Regional Optimization
API Endpoints
- International: Employs
https://api.z.ai/api/paas/v4 - China: Employs
https://open.bigmodel.cn/api/paas/v4
Model Availability
The region configuration dictates both API endpoint and accessible models, with automatic filtering guaranteeing compatibility with your chosen region.
Special Features
Agentic Capabilities
GLM-4.5's integrated architecture renders it especially appropriate for sophisticated intelligent agent applications demanding unified reasoning, coding, and tool utilization abilities.
Comprehensive Benchmarking
Performance assessment includes:
- 3 agentic task benchmarks
- 7 reasoning benchmarks
- 2 coding benchmarks
This thorough evaluation exhibits versatility throughout various AI applications.
Developer Integration
Models enable integration via multiple frameworks:
- transformers
- vLLM
- SGLang
Packaged with specialized model code, tool parser, and reasoning parser implementations.
Performance Comparisons
vs Claude 4 Sonnet
GLM-4.5 demonstrates competitive performance in agentic coding and reasoning tasks, although Claude Sonnet 4 retains advantages in coding success rates and autonomous multi-feature application development.
vs GPT-4.5
GLM-4.5 positions competitively in reasoning and agent benchmarks, with GPT-4.5 typically leading in direct task accuracy on professional benchmarks like MMLU and AIME.
Tips and Notes
- Region Selection: Select the suitable region for peak performance and adherence to local regulations.
- Model Selection: GLM-4.5 for highest performance, GLM-4.5-Air for efficiency and standard hardware compatibility.

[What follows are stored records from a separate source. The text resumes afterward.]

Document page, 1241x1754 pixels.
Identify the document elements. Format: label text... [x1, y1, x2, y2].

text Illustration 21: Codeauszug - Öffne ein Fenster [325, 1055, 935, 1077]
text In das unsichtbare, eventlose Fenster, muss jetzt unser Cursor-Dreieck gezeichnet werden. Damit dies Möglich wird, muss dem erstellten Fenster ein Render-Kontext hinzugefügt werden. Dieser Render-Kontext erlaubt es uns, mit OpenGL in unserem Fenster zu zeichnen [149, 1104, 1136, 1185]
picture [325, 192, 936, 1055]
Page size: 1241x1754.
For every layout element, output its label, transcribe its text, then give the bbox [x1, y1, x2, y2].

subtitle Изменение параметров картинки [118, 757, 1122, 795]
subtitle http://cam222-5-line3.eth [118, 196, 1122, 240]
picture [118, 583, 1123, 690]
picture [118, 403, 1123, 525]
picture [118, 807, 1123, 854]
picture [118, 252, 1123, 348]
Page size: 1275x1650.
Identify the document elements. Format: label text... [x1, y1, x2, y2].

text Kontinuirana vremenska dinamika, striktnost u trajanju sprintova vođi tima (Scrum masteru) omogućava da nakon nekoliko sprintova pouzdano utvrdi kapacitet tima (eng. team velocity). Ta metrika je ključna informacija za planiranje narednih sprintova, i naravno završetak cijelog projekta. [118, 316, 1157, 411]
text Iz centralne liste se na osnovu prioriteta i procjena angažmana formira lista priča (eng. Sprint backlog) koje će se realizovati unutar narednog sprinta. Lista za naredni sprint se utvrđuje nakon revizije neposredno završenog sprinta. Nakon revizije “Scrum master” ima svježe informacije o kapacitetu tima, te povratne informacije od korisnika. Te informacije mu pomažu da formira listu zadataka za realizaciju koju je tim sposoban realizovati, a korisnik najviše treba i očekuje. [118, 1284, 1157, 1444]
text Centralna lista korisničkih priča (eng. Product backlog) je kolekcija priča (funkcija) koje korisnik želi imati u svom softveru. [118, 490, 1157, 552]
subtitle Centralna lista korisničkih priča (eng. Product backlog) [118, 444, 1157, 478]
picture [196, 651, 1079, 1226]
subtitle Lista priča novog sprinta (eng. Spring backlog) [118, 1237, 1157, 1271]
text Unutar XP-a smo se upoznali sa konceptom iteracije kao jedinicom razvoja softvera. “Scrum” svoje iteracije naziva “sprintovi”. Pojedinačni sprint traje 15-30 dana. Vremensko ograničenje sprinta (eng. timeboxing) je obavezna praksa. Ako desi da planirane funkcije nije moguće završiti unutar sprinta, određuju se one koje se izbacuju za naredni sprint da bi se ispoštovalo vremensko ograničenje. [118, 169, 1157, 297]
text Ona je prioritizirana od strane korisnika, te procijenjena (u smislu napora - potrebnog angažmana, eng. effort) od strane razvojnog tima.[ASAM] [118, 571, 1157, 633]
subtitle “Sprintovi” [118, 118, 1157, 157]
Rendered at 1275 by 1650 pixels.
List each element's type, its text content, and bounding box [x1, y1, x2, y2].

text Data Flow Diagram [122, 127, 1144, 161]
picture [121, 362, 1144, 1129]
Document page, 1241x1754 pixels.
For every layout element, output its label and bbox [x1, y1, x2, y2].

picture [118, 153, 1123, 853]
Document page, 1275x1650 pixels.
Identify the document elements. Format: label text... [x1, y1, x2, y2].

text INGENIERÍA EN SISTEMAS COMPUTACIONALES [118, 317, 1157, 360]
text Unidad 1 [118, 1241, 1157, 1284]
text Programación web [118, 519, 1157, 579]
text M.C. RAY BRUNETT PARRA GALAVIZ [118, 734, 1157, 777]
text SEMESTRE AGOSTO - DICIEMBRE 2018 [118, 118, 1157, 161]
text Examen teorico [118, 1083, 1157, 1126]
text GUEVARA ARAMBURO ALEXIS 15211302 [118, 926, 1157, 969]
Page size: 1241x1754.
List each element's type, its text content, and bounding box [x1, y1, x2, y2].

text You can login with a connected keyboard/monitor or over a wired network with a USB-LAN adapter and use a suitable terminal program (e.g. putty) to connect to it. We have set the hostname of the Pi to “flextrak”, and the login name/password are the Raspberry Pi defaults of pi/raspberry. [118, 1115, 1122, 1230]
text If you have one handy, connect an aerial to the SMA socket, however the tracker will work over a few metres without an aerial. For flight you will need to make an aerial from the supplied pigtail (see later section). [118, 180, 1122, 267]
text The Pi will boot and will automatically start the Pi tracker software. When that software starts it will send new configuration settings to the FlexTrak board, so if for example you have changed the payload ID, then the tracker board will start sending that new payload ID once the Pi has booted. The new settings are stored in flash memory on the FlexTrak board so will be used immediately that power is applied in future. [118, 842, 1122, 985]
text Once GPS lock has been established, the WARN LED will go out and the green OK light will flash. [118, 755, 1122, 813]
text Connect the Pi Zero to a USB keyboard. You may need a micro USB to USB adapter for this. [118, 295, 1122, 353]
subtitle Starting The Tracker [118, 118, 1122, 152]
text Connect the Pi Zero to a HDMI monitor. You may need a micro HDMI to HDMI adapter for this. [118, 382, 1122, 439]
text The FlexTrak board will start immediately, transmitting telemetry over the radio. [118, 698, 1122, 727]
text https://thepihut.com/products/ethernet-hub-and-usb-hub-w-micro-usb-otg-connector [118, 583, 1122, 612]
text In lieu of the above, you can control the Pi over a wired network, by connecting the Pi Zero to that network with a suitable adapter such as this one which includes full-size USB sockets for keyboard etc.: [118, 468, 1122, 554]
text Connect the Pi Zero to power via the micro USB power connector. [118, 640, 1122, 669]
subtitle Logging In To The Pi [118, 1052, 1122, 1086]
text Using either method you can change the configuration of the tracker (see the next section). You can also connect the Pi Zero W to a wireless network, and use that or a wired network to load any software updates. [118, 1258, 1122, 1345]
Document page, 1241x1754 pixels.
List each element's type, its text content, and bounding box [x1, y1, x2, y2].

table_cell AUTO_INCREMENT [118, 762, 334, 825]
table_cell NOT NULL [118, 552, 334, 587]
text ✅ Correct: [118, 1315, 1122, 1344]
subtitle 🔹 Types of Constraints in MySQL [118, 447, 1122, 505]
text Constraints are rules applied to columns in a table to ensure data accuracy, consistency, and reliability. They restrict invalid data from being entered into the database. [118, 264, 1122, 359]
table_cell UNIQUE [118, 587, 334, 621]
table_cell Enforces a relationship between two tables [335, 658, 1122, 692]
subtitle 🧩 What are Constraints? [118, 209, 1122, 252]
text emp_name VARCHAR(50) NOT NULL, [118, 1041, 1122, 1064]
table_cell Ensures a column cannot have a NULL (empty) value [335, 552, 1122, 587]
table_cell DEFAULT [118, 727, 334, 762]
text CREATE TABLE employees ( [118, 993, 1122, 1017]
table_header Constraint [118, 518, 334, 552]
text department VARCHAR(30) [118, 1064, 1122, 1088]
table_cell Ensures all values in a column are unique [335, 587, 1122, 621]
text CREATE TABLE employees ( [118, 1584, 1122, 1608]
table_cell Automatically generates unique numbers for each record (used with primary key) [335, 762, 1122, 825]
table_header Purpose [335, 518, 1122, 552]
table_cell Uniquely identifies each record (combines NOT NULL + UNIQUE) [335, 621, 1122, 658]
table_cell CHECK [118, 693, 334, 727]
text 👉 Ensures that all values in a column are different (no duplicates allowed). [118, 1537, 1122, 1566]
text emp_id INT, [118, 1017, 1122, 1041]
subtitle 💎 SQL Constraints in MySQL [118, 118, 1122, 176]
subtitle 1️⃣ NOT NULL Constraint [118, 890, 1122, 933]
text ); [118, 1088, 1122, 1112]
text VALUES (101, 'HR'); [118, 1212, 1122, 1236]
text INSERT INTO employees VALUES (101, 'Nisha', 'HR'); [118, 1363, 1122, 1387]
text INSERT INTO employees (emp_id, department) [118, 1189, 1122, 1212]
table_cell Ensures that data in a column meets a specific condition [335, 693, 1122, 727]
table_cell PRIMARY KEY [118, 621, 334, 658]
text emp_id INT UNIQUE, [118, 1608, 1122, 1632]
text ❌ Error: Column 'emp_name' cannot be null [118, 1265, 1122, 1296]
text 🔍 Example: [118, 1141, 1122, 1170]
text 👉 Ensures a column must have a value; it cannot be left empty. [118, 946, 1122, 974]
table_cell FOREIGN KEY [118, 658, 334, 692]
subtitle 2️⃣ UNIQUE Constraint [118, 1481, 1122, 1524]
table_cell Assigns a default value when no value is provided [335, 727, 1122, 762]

- Context Advantage: Expansive 128K context window permits processing of considerable codebases and documents.
- Open Source Benefits: MIT license permits both commercial usage and secondary development.
- Agentic Applications: Especially robust for applications demanding reasoning, coding, and tool usage integration.
- Hybrid Reasoning: Apply Thinking Mode for intricate problems, Non-Thinking Mode for straightforward queries.
- API Compatibility: OpenAI-compatible API delivers streaming responses and usage reporting.
- Framework Support: Multiple integration alternatives accessible for various deployment scenarios.